**Exercise prompt**: In the records below, some lines contain the word "thumb". Copy each of them.
(Supplied material begins)
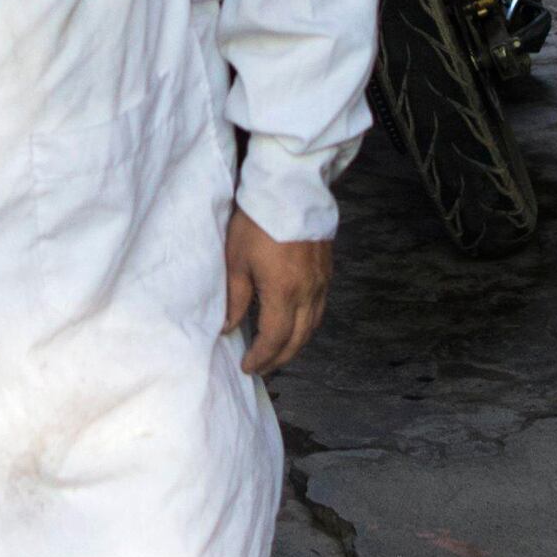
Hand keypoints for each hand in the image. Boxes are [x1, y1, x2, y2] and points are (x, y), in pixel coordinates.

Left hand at [222, 214, 332, 375]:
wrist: (289, 188)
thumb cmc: (257, 221)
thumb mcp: (236, 260)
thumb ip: (234, 299)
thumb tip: (229, 327)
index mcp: (283, 292)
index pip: (274, 338)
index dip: (261, 357)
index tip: (247, 366)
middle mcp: (308, 292)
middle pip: (297, 339)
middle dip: (279, 358)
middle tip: (261, 368)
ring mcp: (321, 282)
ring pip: (312, 327)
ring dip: (295, 345)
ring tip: (276, 353)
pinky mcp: (326, 272)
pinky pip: (319, 309)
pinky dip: (307, 326)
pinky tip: (294, 326)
(Supplied material ends)
**Reply to the task**:
thumb cmc: (257, 221)
thumb mcp: (236, 260)
thumb ip: (234, 299)
thumb tip: (229, 327)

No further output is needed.